Go through the data and count the lines holding the string "regio". Write only the number.
Records for the task Start Marker
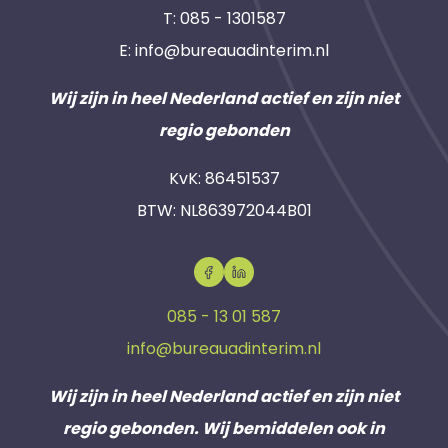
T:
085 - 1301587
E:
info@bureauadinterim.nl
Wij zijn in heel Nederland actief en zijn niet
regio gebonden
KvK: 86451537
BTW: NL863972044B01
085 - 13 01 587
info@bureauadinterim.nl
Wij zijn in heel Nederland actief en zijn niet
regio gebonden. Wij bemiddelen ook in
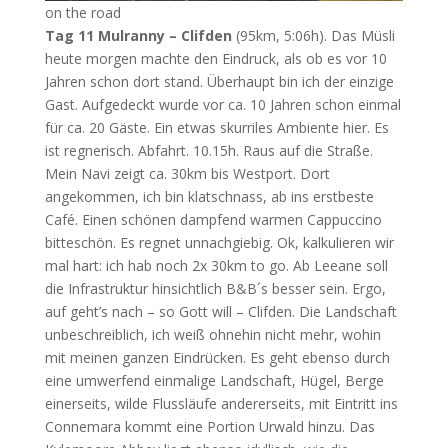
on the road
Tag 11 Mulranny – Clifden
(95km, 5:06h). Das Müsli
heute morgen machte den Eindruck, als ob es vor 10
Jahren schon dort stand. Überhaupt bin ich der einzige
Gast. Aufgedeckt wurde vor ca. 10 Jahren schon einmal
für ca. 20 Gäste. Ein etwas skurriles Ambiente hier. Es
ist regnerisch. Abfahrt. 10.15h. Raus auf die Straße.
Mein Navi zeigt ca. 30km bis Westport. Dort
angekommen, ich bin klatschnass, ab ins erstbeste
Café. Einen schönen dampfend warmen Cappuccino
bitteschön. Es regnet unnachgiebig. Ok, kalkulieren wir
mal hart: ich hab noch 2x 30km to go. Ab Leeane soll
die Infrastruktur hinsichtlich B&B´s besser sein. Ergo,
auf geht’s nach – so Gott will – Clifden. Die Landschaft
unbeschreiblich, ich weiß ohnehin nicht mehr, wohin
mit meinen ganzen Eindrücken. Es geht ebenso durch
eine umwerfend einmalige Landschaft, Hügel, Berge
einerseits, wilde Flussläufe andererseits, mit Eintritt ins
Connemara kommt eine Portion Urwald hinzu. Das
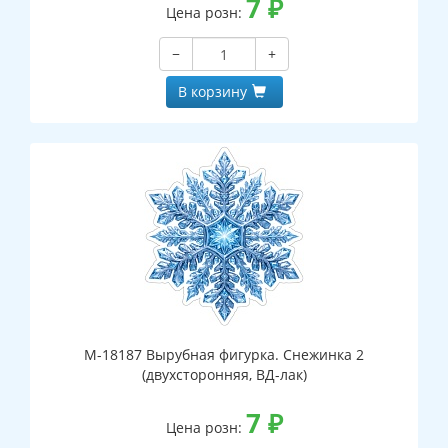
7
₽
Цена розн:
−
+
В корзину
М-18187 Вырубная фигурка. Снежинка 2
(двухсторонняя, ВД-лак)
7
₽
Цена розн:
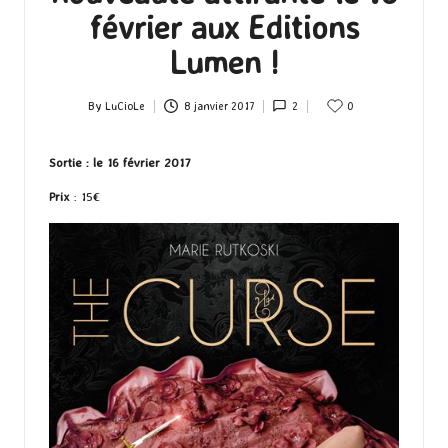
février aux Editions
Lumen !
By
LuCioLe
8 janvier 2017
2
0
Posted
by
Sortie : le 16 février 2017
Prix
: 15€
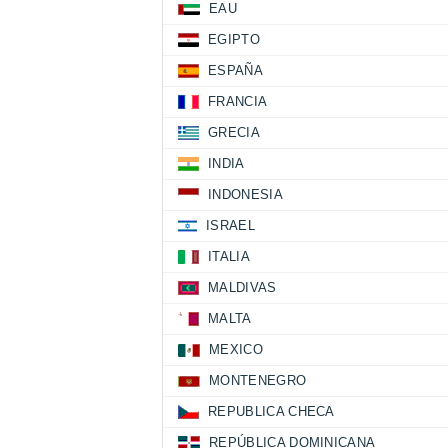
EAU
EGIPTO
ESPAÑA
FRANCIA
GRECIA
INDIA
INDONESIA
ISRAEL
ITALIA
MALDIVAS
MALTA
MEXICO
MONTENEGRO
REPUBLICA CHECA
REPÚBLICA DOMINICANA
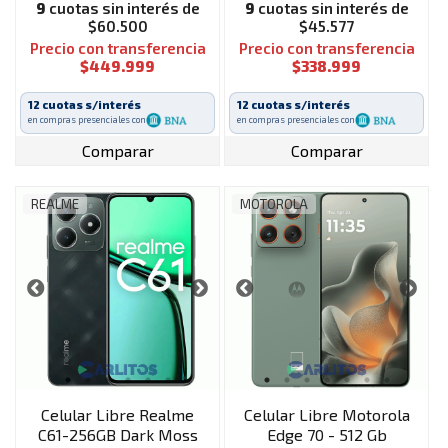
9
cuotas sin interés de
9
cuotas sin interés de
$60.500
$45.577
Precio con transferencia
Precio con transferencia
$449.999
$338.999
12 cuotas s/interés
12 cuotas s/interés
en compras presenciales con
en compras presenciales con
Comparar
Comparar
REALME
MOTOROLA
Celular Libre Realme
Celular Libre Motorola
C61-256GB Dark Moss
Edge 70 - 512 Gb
Records for the task End Marker
### Written solution
2